Anadolu Eğitimciler Derneği (ANEDER) Başkanı Naci Haliloğlu, “Yatılı okulları yerleşim yerlerine uzakta yaparak, aslında çocuklarımıza kötülük ediyoruz.” dedi.
Anadolu Eğitimciler Derneği (ANEDER) Başkanı Naci Haliloğlu, Erzurum’daki eğitim yapılanmasıyla ilgili olarak değerlendirmelerde bulundu. İl genelinde 190 bine yakın öğrencinin 14 Şubat tarihi itibariyle dersbaşı yaptığını anımsatan Haliloğlu, eğitim imkanları açısından Erzurum’un birinci döneme göre çok daha avantajlı bir duruma geçtiğini kaydetti. Haliloğlu, “en basit örnekle, birinci dönemdeki öğretmen açığımız yarıyıl tatili arasında büyük ölçüde kapatıldı. Bu bile tek başına önemli bir avantajdır” diyerek, eğitim sisteminin giderek sorunsuz bir hale geldiğini kaydetti.
ERZURUM’DA YATILI OKUL SAYISI
Naci Haliloğlu, üzerinde asıl durulması gereken meselenin yatılı okullar olduğuna dikkati çekerek, Erzurum’da dağınık nüfus yapısı dolayısıyla, yatılı okul sayısının da hayli fazla olduğunu dile getirdi. Buna rağmen bile özellikle kız çocuklarının öğrenim görebilecekleri yatılı okullara ihtiyaç duyulduğunu anlatan Haliloğlu, “Yatılı okul sayısının fazla olmasına mukabil bir ihtiyaçtan söz ediyoruz, çünkü yatılı okullar ilçe merkezlerine uzakta yapılıyor” diye konuştu. Yerleşim yerlerine uzakta bulunuyor olmaları nedeniyle özellikle kız öğrencilerin yatılı okullara gönderilmediğini ileri süren Haliloğlu, “Yatılı okul sayısının fazlalığından ziyade üstlendikleri rol bize göre çok daha önemli. Yatılı okulları yerleşim merkezlerinin uzağına yaparak, aslında çocuklarımıza asıl kötülüğü biz etmiş oluyoruz” şeklinde konuştu.

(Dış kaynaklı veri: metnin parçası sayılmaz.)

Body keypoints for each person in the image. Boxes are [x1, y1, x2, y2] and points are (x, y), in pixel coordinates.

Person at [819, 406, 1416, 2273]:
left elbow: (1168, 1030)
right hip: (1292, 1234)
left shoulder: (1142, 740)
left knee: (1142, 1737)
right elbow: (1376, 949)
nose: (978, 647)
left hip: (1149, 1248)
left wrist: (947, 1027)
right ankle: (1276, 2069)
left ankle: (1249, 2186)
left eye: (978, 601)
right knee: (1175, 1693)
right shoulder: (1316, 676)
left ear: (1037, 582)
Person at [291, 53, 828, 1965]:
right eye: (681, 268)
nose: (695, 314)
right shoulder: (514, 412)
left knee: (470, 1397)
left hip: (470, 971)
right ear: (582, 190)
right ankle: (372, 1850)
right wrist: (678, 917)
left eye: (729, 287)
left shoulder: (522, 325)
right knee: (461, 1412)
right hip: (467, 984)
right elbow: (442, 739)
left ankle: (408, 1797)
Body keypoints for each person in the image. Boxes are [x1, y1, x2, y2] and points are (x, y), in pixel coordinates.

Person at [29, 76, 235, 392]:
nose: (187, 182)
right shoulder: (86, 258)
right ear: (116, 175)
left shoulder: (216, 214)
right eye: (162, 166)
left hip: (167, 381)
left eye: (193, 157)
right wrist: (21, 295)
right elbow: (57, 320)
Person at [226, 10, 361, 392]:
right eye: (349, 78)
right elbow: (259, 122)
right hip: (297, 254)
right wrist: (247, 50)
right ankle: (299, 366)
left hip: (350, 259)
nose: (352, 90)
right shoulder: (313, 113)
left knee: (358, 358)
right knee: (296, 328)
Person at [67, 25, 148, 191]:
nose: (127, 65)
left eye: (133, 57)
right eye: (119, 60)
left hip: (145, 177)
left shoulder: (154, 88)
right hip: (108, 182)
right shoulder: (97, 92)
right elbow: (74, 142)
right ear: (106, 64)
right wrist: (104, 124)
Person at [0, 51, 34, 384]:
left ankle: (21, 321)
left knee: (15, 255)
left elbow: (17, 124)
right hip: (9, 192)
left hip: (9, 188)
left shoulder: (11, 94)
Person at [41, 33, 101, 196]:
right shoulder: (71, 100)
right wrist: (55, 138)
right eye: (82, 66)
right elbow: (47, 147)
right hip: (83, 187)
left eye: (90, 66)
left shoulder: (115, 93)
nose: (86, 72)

HALİLOĞLU: ÖĞRENCİLERİN PSİKOSOSYAL DURUMLARI DA DÜŞÜNÜLMELİ
ANEDER Başkanı Haliloğlu, yatılı okulların ilçelerin uzağına değil, tam tersine yakınına konuşlandırılmaları gerektiğini kaydederek, “Böyle bir durum veililer ve öğrenciler açısından zaten dezavantaj haline geliyor. Çünkü uzakta olan yatılı bir okula öğrenciler gitmek istemedikleri gibi, veliler de bu konuda olumsuz yaklaşım sergiliyor. Biz çocuklarımızı yerleşim merkezlerinden uzakta tutarak, onların sosyalleşmelerine, günlük yaşamdan uzakta kalmalarına bir nevi ortam hazırlıyoruz. Toplumdan, günlük yaşamdan uzakta kalan çocuklar, aslında hayatın gerçekliğinden uzak kalıyor ve öyle yetişiyorlar. Bu durum doğrudan onların ruhsal ve kişilik gelişimlerini etkiliyor.” ifadelerini kullandı.
Yatılı okullar konusunda atılacak her türlü adımdan önce, öğrencilerin sosyal ve psikososyal durumlarının da göz önünde tutulması çağrısında bulunan Haliloğlu, “Yerleşim merkezlerine yakın olan yatılı okullarda hem eğitim öğretim hizmetleri, hem öğrenciler, hem de eğitimci ve idareciler yakından takip edilebilir ve kontrol altında tutulabilir.” dedi.